[[ Reading passage, beginning ]]

Essential Ingredients for Agency Marketing in 2015

By: Peter van Aartrijk

The key word industry consultants and independent agents use to predict success for customer and prospect marketing in 2015? Balance.

A thoughtful strategy will incorporate both online and traditional methods into the mix—and that could mean a shake-up in next year’s marketing budget.

The mounting challenge for agents continues to be today’s evolving insurance consumer, who has more control over the referral process to potentially connect with an agent. Consumers are not passively waiting in someone’s sales funnel. They research options and move quickly. They still value relationships, but they choose high-quality providers they deem trustworthy and efficient—and those providers can be anywhere.

That means agents must get creative and proactive to reach the point of actual sale. Here’s how the smart ones are making the shift and spending marketing dollars to get there.

Brand Strategy

Successful agencies tie customer and prospect marketing to a grand plan—specifically, a brand strategy.

“Agencies absolutely need a strategy, and quickly, because they’re in danger of losing out on the millennial market,” says Terry Golesworthy, president of The Customer Respect Group, a digital marketing consultancy. “An agency that has not been refreshing its customer base is not as valuable as the principal might think when the time comes to sell and retire.”

[[ Reading passage, end ]]
[[ Data excerpt, beginning ]]

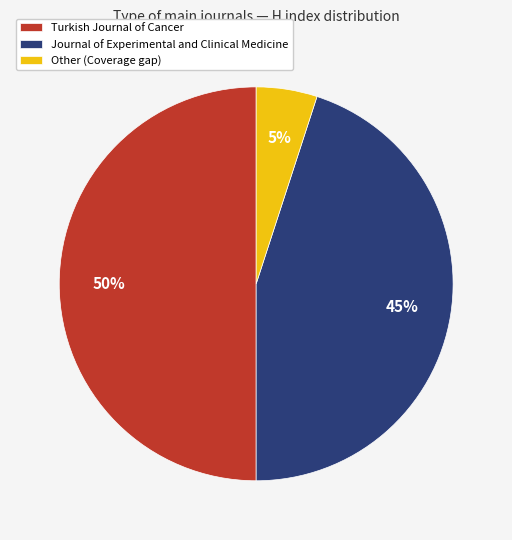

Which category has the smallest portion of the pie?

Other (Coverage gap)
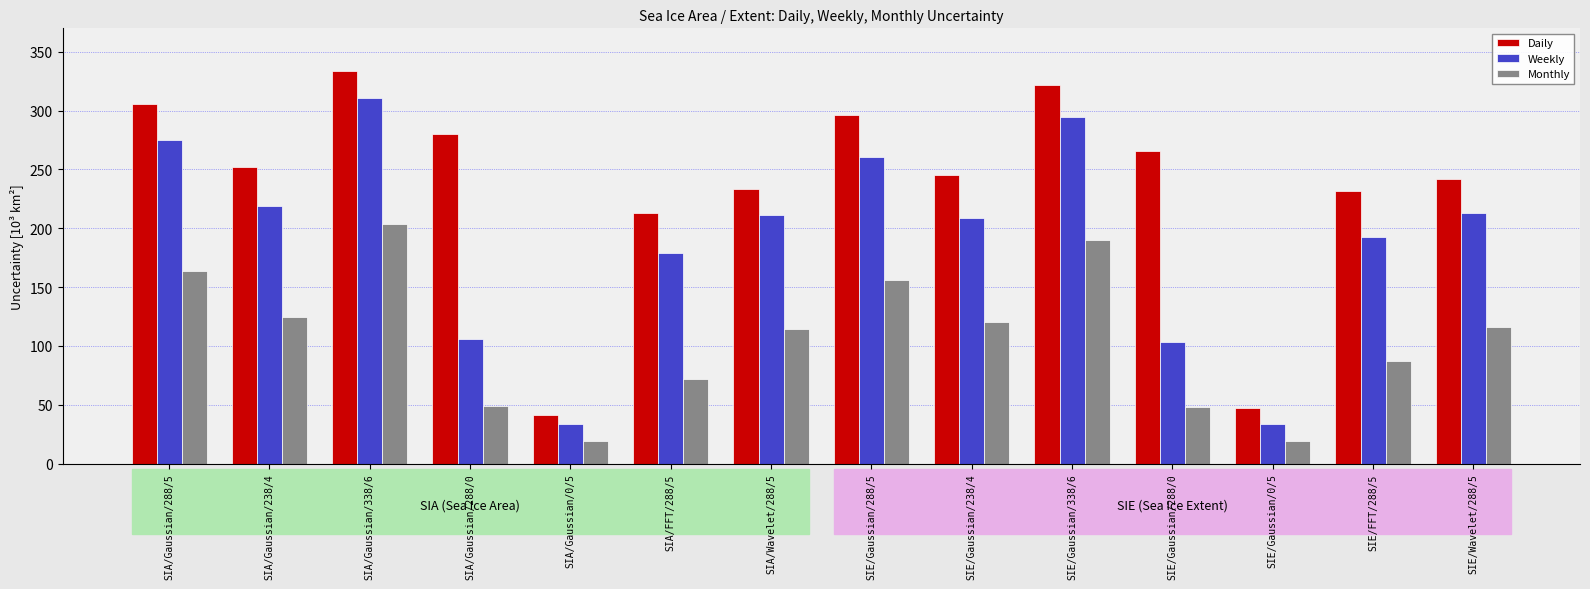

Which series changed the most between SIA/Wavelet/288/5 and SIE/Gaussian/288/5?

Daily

[[ Data excerpt, end ]]

What the task requires: How would the article on agency marketing in 2015 go on after Terry Golesworthy's remark about selling and retiring? Write the next few paragraphs of it.

Output of the task:
But the issue is bigger than social and digital. “When agents look at a social plan, it becomes tactical: ‘We need a Facebook page, so let’s get an intern,’” Golesworthy says. “They’ll paste a picture of a flag on the Fourth of July or forward a photo from a carrier. That doesn’t really work.
It costs money because you’re wasting time. There’s no investment, no plan,
no strategy.”

Instead, agents should ask: Where is our agency in the next five years? What part of our business are we trying to grow? Who do we need to reach?

Marty Agather, senior vice president at TrustedChoice.com, worked for 10 years at a family agency in Chicago before transitioning to the insurance technology industry. He says it’s not effective to spend money today on vague, feel-good, appeal-to-everybody marketing.

“The first thing to get out of your head is, ‘We are a generalist that does everything for everybody,’ ” Agather says. “That message carries no weight with today’s consumer. New consumers are doing research to find out whether you specifically can solve their problems. So you need to create your agency brand and your personal brand around things that are tangible. You really have to tell somebody exactly why you are the expert who can help.”

The plan should not rely on one tactic. Instead, consider a balanced approach to marketing, advises technology consultant Steve Anderson: “It’s a number of things that work together to create an Internet presence so the agency is visible to the online consumer. It’s an art and a science.”

Agency prospects—commercial as well as personal lines—are self-marketing, Anderson says. “They’re in multiple places—on a website, looking at LinkedIn profiles,” he explains. “That’s where content marketing comes from. Agencies need to demonstrate their expertise by having information out there—articles, audio, video.”

Online Options

Anderson urges agents to use automated marketing to manage prospect and customer campaigns. “Most agencies don’t know how to market in the true definition of the word,” he says. “They’ve done the networking, the chamber and the golf. That certainly has worked well, and still does, in some cases.” But digital marketing fixes what he calls follow-up failure.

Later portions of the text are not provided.